-- Opening Marker --
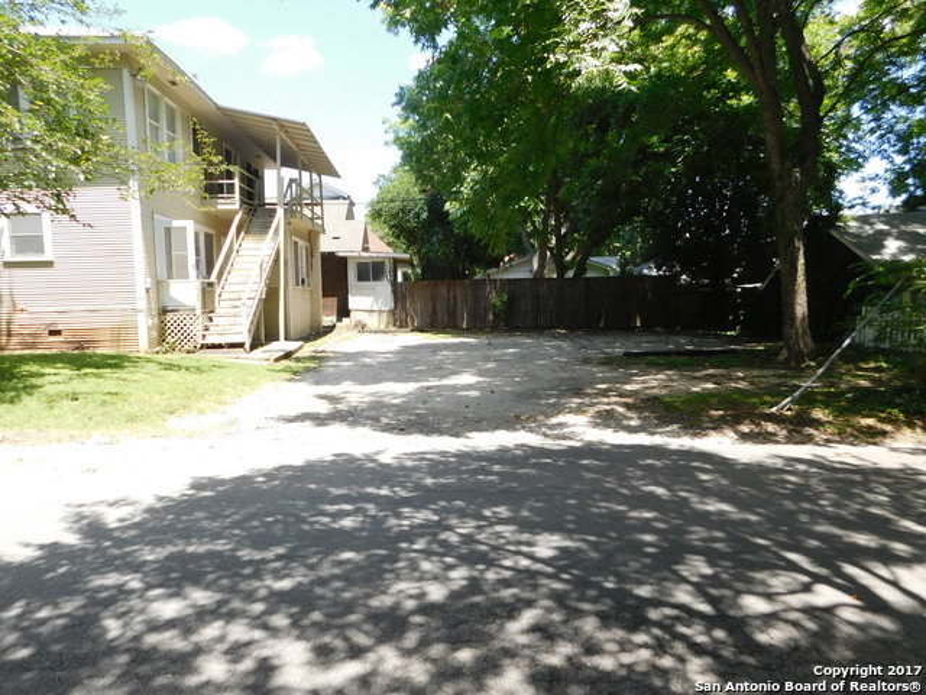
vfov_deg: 58.9
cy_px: 348
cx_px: 463
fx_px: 615
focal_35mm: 23
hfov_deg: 73.9
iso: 125
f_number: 3
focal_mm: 4
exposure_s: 1/400
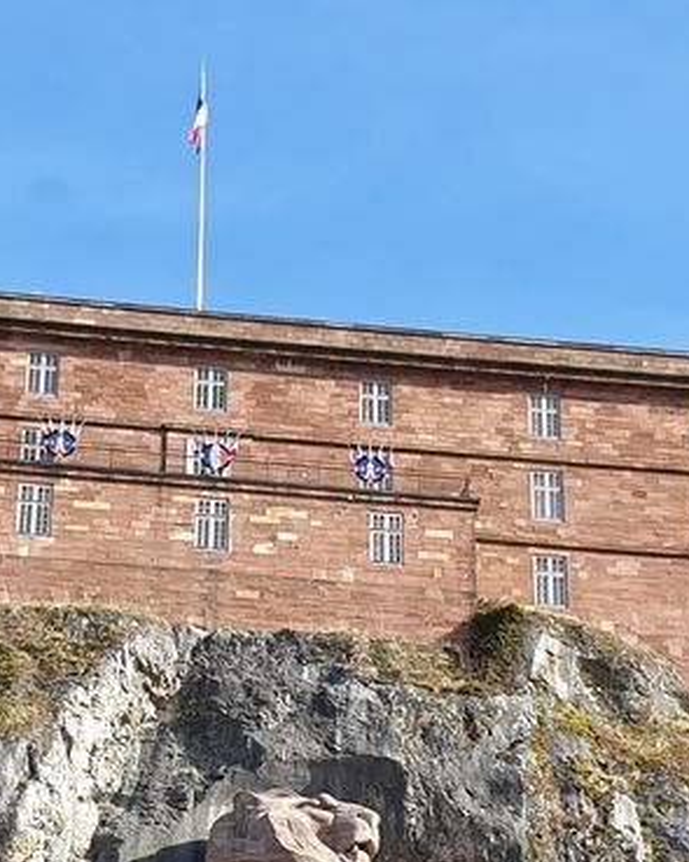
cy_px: 605
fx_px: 1403
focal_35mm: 55
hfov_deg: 27.4
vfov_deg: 33.7
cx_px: 217
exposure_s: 1/531
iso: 50
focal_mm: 4.3
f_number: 2.4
-- Closing Marker --
* [What is required] Print nothing but the lines from the line with "hfov_deg: 27.4" to the last line of the records above. Both of those lines count.

* [Answer space]
hfov_deg: 27.4
vfov_deg: 33.7
cx_px: 217
exposure_s: 1/531
iso: 50
focal_mm: 4.3
f_number: 2.4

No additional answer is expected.